*TEXT BLOCK:*
Start of Block

Traumatic brain injury (TBI) causes “reactive astrogliosis,” a heterogeneous astrocyte response characterized by molecular, cell biological, and functional changes. Reactive astrogliosis is often accompanied by the upregulation of intermediate filaments, including glial fibrillary acidic protein (GFAP) and vimentin; astrocyte hypertrophy, with swelling of main processes and the cell body; and other changes in astrocyte morphology, including the extension of processes toward an injury site. A subset of astrocytes may gain proliferative capacity. Due to the reliability of this response to any type of nervous system disturbance, it was originally thought to be an “all-or-none” process (Sofroniew & Vinters, 2010). However, the extent of astrocytes’ cellular, molecular, and physiological adjustments is not equal for each TBI type or even for each astrocyte within the same injured brain. Instead, astrogliosis comprises myriad graded alterations to gene and protein expression, the secretome, morphology (Sofroniew, 2015a) and function. Responses differ based on injury type (focal or diffuse), severity (mild, moderate, or severe), and distance from the injury site (adjacent to or distant from the focal lesion). For example, focal TBI induces “classic” reactive astrogliosis, with astrocytes directly adjacent to the injury site forming a protective border that seals off injured central nervous system (CNS) areas from areas exposed to tissue damage and blood-borne factors. Removing the proliferating, border-forming astrocytes after focal TBI results in larger lesion sizes and worse functional outcomes (Bush et al., 1999). Astrocytes more distant from a focal lesion also respond by upregulating intermediate filaments, yet proliferate less and their morphology and presumably their molecular makeup do not change as drastically. After mild/diffuse TBI, astrocytes become mildly reactive with upregulation of intermediate filaments in areas where the blood-brain barrier (BBB) is not damaged (Sabetta et al., 2023; Shandra et al., 2019; Singh et al., 2016). In areas with BBB breakdown, astrocytes respond surprisingly differently than they do after focal TBI: they neither upregulate GFAP/vimentin nor proliferate, and instead rapidly lose expression of most astrocyte-typical proteins (Shandra et al., 2019).

Many TBI studies assess GFAP levels but do not comprehensively characterize the different dimensions of the astrocyte response. Recent bulk and single-cell transcriptome studies (Arneson et al., 2018, 2022; Todd et al., 2021; Witcher et al., 2021; Xing et al., 2022) have assessed the molecular changes that astrocytes undergo in some TBI models. Yet, understanding astrocyte (dys)function after TBI is still in its infancy. Little is known about the regulatory processes creating heterogeneous reactive astrocyte subpopulations and the distinct functional changes in each subpopulation. It is also largely unknown how interactions between reactive astrocyte subpopulations and other cells, e.g., neurons or endothelial cells forming the BBB, are modified post-TBI. Astrocytes are necessary for BBB maintenance (Heithoff et al., 2021), Glu/K+ homeostasis (Robel & Sontheimer, 2015), gap junctional coupling, and gliovascular coupling (Biesecker et al., 2016; Newman, 2015; Shepherd & Charpak, 2008) in the healthy adult brain. Data from other pathologies, e.g., epilepsy, amyotrophic lateral sclerosis, stroke, or Alzheimer disease (Pekny et al., 2015; Sofroniew, 2015b), suggest that astrogliosis can affect these functions. Yet, it is less clear which astrocyte functions are affected by TBI-induced astrogliosis and how they vary. Additionally, astrogliosis can induce an inflammatory response, synaptogenesis, and tissue remodeling/repair through the release of soluble factors. Whether these gains in function are adaptive or maladaptive at different stages after TBI is not fully resolved.

End of Block

*SET OF TASKS:*
1: In the passage on reactive astrogliosis after brain injury, what results from removing the proliferating, border-forming astrocytes after focal TBI?
2: Which other pathologies does the passage on reactive astrogliosis after brain injury name as sources of data suggesting that astrogliosis can affect astrocyte functions?
3: Continue the passage on reactive astrogliosis after brain injury from where it stops.
The data that follow come from a different source than the text above.

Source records
Start of Block

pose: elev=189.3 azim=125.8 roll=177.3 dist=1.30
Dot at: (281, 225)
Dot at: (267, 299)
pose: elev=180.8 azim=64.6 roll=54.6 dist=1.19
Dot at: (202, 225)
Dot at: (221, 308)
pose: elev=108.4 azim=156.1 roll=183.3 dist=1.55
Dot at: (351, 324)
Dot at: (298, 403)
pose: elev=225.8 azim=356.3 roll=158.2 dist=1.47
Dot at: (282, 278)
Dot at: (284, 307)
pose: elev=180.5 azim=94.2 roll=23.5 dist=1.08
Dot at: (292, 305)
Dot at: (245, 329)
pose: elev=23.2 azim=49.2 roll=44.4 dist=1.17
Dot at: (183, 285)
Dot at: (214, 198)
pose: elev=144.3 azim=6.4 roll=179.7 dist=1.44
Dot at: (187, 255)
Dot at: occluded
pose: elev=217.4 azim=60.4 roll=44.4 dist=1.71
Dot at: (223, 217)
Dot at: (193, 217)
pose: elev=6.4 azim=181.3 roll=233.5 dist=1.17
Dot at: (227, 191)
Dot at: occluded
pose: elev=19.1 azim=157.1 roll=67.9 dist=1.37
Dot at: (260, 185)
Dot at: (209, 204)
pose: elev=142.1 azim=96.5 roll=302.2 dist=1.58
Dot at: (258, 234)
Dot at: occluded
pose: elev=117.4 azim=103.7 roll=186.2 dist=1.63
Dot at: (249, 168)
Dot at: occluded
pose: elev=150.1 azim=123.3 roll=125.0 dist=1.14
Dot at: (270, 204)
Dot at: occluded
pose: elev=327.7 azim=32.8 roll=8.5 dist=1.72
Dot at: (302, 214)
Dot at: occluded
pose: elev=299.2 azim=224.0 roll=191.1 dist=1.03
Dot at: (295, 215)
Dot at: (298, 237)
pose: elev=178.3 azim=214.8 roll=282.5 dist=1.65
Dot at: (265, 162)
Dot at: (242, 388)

End of Block

*ANSWERS TO THE PROBLEMS:*
1: Larger lesion sizes and worse functional outcomes.

2: Epilepsy, amyotrophic lateral sclerosis, stroke, and Alzheimer disease.

3:
This review summarizes our current knowledge about the astrocyte response to different types of TBI, how brain regions, time after injury, and sex affects this response, and consequences for astrocyte function.

2. Astrocyte response to Focal TBI

2.1. Modeling focal TBI in rodents

Astrocyte responses are best characterized in animal models in which focal TBI is induced. Stab wound injury, controlled cortical impact (CCI), or fluid percussion injury (FPI) are three rodent models that mimic the focal injuries of TBI patients. These injuries are induced by exposing the mouse brain by craniotomy, then “stabbing” the brain tissue with a micro knife or needle or by hitting the exposed brain surface with either an impactor (in CCI) or a fluid column (in FPI). While stab wounds result in a fairly “clean” cut, with focally restricted cell injuries resulting from damage to the cells and blood vessels in the knife/needle path, CCI and FPI can result in larger contusions, with the mechanical impact causing tissue compression, vascular damage, bleeding, edema, and ultimately secondary cell death. All three models induce focal injury—a lesion restricted to a specific brain area—with diffuse elements in FPI only.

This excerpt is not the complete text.